▶ **WORK INSTRUCTION**:
Please print the entries below exactly, from the line with "- Connect the QTR" through the line with "- The robot", including both of those lines and leaving out all others.

▶ **DATA RECORDS**:
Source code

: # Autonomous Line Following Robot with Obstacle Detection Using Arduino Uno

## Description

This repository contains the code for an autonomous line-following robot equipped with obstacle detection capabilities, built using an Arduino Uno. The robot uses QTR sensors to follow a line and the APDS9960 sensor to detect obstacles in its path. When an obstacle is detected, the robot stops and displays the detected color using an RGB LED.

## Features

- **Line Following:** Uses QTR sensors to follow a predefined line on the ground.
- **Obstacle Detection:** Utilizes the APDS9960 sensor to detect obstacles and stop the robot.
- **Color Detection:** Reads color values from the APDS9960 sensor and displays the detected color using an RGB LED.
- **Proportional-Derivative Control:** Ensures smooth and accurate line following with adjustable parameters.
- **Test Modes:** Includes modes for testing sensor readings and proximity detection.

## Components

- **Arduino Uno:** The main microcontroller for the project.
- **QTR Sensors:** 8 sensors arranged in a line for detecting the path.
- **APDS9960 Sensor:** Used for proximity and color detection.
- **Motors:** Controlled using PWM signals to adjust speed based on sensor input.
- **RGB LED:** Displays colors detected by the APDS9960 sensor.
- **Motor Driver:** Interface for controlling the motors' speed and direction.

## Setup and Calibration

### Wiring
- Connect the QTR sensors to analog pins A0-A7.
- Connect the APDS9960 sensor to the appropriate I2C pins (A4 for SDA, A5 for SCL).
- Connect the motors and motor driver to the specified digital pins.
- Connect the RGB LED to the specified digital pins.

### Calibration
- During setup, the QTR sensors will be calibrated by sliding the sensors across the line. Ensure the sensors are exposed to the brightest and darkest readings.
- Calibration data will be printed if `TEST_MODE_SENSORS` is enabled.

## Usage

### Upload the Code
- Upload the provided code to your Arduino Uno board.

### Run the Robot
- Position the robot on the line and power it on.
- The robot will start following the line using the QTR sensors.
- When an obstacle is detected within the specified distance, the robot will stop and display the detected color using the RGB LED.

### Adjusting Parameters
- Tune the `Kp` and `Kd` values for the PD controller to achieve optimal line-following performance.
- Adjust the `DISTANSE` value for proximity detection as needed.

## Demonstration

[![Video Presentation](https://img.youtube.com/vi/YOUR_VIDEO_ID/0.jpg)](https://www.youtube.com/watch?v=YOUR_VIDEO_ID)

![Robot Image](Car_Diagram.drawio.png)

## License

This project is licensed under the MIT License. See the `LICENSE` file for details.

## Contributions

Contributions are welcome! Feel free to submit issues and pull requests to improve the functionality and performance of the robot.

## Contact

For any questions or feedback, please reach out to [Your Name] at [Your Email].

▶ **EXPECTED OUTPUT**:
- Connect the QTR sensors to analog pins A0-A7.
- Connect the APDS9960 sensor to the appropriate I2C pins (A4 for SDA, A5 for SCL).
- Connect the motors and motor driver to the specified digital pins.
- Connect the RGB LED to the specified digital pins.

### Calibration
- During setup, the QTR sensors will be calibrated by sliding the sensors across the line. Ensure the sensors are exposed to the brightest and darkest readings.
- Calibration data will be printed if `TEST_MODE_SENSORS` is enabled.

## Usage

### Upload the Code
- Upload the provided code to your Arduino Uno board.

### Run the Robot
- Position the robot on the line and power it on.
- The robot will start following the line using the QTR sensors.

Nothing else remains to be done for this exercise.